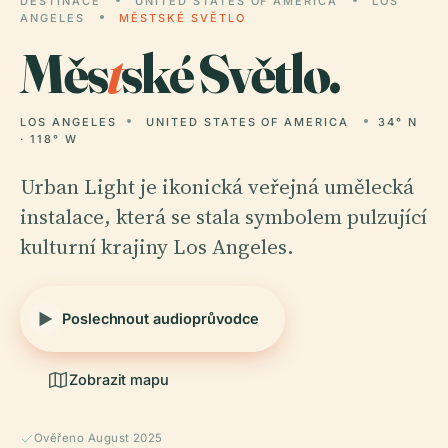
DESTINACE
UNITED STATES OF AMERICA
LOS
ANGELES
MĚSTSKÉ SVĚTLO
Měs
t
ské Světlo.
LOS ANGELES
UNITED STATES OF AMERICA
34° N
· 118° W
Urban Light je ikonická veřejná umělecká
instalace, která se stala symbolem pulzující
kulturní krajiny Los Angeles.
Poslechnout audioprůvodce
Zobrazit mapu
Ověřeno August 2025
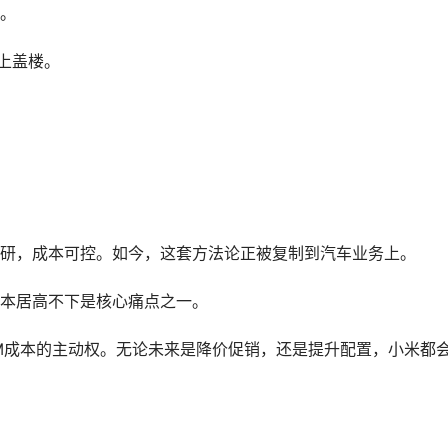
。
上盖楼。
研，成本可控。如今，这套方法论正被复制到汽车业务上。
成本居高不下是核心痛点之一。
M成本的主动权。无论未来是降价促销，还是提升配置，小米都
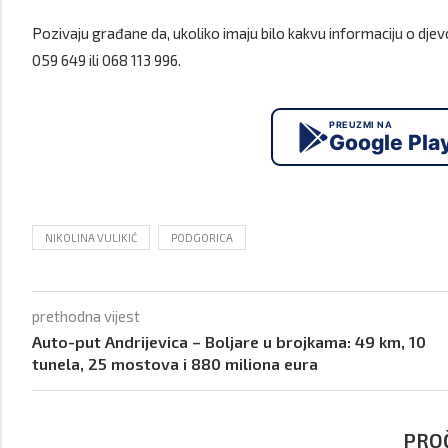
Pozivaju građane da, ukoliko imaju bilo kakvu informaciju o djevojči
059 649 ili 068 113 996.
PREUZMI NA
Google Pla
NIKOLINA VULIKIĆ
PODGORICA
prethodna vijest
Auto-put Andrijevica – Boljare u brojkama: 49 km, 10
tunela, 25 mostova i 880 miliona eura
PROČ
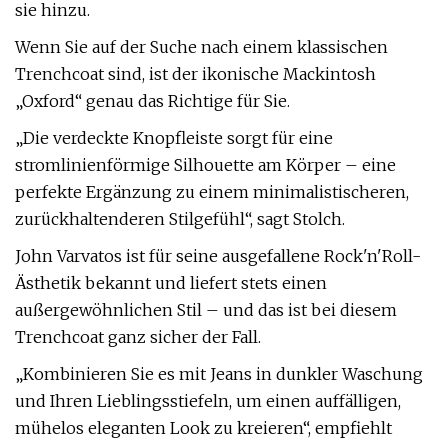
sie hinzu.
Wenn Sie auf der Suche nach einem klassischen
Trenchcoat sind, ist der ikonische Mackintosh
„Oxford“ genau das Richtige für Sie.
„Die verdeckte Knopfleiste sorgt für eine
stromlinienförmige Silhouette am Körper – eine
perfekte Ergänzung zu einem minimalistischeren,
zurückhaltenderen Stilgefühl“, sagt Stolch.
John Varvatos ist für seine ausgefallene Rock'n'Roll-
Ästhetik bekannt und liefert stets einen
außergewöhnlichen Stil – und das ist bei diesem
Trenchcoat ganz sicher der Fall.
„Kombinieren Sie es mit Jeans in dunkler Waschung
und Ihren Lieblingsstiefeln, um einen auffälligen,
mühelos eleganten Look zu kreieren“, empfiehlt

● Work instructions:
Repeat the material exactly. Any picture in it should be dropped.

● Solved exercise:
DESTINACE
UNITED STATES OF AMERICA
LOS
ANGELES
MĚSTSKÉ SVĚTLO
Měs
t
ské Světlo.
LOS ANGELES
UNITED STATES OF AMERICA
34° N
· 118° W
Urban Light je ikonická veřejná umělecká
instalace, která se stala symbolem pulzující
kulturní krajiny Los Angeles.
Poslechnout audioprůvodce
Zobrazit mapu
Ověřeno August 2025
。
上盖楼。
研，成本可控。如今，这套方法论正被复制到汽车业务上。
成本居高不下是核心痛点之一。
M成本的主动权。无论未来是降价促销，还是提升配置，小米都
Pozivaju građane da, ukoliko imaju bilo kakvu informaciju o djevojči
059 649 ili 068 113 996.
PREUZMI NA
Google Pla
NIKOLINA VULIKIĆ
PODGORICA
prethodna vijest
Auto-put Andrijevica – Boljare u brojkama: 49 km, 10
tunela, 25 mostova i 880 miliona eura
PROČ
sie hinzu.
Wenn Sie auf der Suche nach einem klassischen
Trenchcoat sind, ist der ikonische Mackintosh
„Oxford“ genau das Richtige für Sie.
„Die verdeckte Knopfleiste sorgt für eine
stromlinienförmige Silhouette am Körper – eine
perfekte Ergänzung zu einem minimalistischeren,
zurückhaltenderen Stilgefühl“, sagt Stolch.
John Varvatos ist für seine ausgefallene Rock'n'Roll-
Ästhetik bekannt und liefert stets einen
außergewöhnlichen Stil – und das ist bei diesem
Trenchcoat ganz sicher der Fall.
„Kombinieren Sie es mit Jeans in dunkler Waschung
und Ihren Lieblingsstiefeln, um einen auffälligen,
mühelos eleganten Look zu kreieren“, empfiehlt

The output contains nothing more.